Page excerpt:
+ + +

As we can see from the plot above, the initialization in this case does not really have an effect on the outcome. For larger datasets, however, it is recommended to initialize with a PCA.

2. Perplexity

perplexity : float, optional (default: 30)

The perplexity is related to the number of nearest neighbors that is used in other manifold learning algorithms. Larger datasets usually require a larger perplexity. Consider selecting a value between 5 and 50. The choice is not extremely critical since t-SNE is quite insensitive to this parameter.

Perplexity is roughly related to how many near neighbors you expect to see around a point. For example, in a densely populated space, you would want to choose a higher value to more efficiently segment the space.

perplexity

As we can see from the plot above, choosing a reasonable perplexity value is critical. As the perplexity is increased the groupings become tighter and more meaningful for this dataset. Without being quantitative, a perplexity value of 30 appears to most efficiently group the space.

+ + +

Records from a data collection:
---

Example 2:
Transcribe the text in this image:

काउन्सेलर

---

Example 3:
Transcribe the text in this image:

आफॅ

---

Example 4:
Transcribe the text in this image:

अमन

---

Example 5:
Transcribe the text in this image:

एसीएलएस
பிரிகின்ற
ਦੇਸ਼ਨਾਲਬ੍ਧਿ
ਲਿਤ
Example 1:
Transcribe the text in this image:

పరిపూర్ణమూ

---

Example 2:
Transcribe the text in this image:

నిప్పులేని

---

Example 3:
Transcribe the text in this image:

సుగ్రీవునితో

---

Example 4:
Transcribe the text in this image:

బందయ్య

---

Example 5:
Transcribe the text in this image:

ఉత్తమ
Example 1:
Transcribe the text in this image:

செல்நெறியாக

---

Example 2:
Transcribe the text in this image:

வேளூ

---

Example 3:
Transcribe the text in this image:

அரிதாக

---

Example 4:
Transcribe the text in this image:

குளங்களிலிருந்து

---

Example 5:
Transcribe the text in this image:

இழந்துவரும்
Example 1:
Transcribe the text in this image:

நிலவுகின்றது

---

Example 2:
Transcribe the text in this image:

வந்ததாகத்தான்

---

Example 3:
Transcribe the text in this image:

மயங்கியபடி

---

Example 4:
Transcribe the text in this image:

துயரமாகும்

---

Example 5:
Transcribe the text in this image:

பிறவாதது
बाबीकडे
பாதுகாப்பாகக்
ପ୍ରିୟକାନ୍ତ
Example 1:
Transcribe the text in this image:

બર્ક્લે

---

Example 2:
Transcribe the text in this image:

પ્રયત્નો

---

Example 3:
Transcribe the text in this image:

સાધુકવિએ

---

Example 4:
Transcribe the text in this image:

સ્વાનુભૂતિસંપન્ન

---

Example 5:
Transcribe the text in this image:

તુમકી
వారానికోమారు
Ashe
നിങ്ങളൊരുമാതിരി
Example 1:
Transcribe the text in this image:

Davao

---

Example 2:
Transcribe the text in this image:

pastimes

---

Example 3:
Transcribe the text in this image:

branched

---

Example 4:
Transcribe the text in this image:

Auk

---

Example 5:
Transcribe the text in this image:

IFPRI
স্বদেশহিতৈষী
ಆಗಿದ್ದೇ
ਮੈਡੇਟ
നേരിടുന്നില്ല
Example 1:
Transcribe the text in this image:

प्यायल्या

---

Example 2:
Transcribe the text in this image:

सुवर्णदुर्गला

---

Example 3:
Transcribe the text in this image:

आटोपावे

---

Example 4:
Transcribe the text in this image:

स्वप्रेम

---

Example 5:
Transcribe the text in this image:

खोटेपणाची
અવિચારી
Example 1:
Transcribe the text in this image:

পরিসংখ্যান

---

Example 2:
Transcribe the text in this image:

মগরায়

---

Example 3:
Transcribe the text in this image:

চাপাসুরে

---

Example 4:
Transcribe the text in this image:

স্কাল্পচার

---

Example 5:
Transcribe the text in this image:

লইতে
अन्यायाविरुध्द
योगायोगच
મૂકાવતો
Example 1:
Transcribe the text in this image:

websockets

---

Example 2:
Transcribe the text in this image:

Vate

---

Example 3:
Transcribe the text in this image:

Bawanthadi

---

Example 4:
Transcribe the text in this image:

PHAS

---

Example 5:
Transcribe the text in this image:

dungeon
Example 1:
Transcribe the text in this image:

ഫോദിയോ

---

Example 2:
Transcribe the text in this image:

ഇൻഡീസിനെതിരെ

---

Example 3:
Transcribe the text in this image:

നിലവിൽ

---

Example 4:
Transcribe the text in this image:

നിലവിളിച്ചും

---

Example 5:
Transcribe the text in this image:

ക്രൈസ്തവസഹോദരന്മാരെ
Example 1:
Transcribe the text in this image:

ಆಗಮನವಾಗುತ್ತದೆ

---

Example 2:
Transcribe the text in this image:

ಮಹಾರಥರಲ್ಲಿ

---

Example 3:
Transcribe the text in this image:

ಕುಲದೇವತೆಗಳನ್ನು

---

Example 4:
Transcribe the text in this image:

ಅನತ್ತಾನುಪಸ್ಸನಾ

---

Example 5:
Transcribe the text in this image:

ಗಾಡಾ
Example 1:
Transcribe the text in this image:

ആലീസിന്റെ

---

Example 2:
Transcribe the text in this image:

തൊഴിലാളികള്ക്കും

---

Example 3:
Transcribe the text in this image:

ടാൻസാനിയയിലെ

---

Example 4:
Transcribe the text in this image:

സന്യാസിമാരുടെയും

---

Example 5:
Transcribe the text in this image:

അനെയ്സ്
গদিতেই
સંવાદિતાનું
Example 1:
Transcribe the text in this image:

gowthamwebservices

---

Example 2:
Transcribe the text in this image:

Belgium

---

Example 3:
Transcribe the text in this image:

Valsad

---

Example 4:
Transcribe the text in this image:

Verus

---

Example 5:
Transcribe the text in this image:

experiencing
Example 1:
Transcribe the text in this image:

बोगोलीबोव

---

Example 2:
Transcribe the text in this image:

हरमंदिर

+ + +

Questions:
A) List each distinct number that the t-SNE parameter text gives as a perplexity value.
B) Write the next part of the passage on t-SNE parameters, picking up after its final sentence.

Responses by item number:
A) 5, 30, 50

B)
3. Learning Rate

learning_rate : float, optional (default: 200.0)

The learning rate for t-SNE is usually in the range [10.0, 1000.0]. If the learning rate is too high, the data may look like a ‘ball’ with any point approximately equidistant from its nearest neighbours. If the learning rate is too low, most points may look compressed in a dense cloud with few outliers. If the cost function gets stuck in a bad local minimum increasing the learning rate may help.

In these experiments, learning rate turned out to be a massively important hyperparameter as you can see below. Choosing a rate that is too low will fail to segment the space at all. Choosing one that is too large, will effectively scatter the points.

learning_rate

4. Iterations

n_iter : int, optional (default: 1000)

Maximum number of iterations for the optimization. Should be at least 250.

For this dataset, number of iterations really had no effect on the outcome. I even experimented with tuning down the learning rate, but that ended up just allowing the algorithm to hit a different steady state.

iterations

As you can see from the plot above, all plots are essentially the same. Interestingly, the error does decrease as we iterate. Just looking at the visualization, however, it is imperceivable. I experimented with large iterations–such as the default 1000 iterations–but the pattern does not change.

5. Random State

random_state : int, RandomState instance or None, optional (default: None)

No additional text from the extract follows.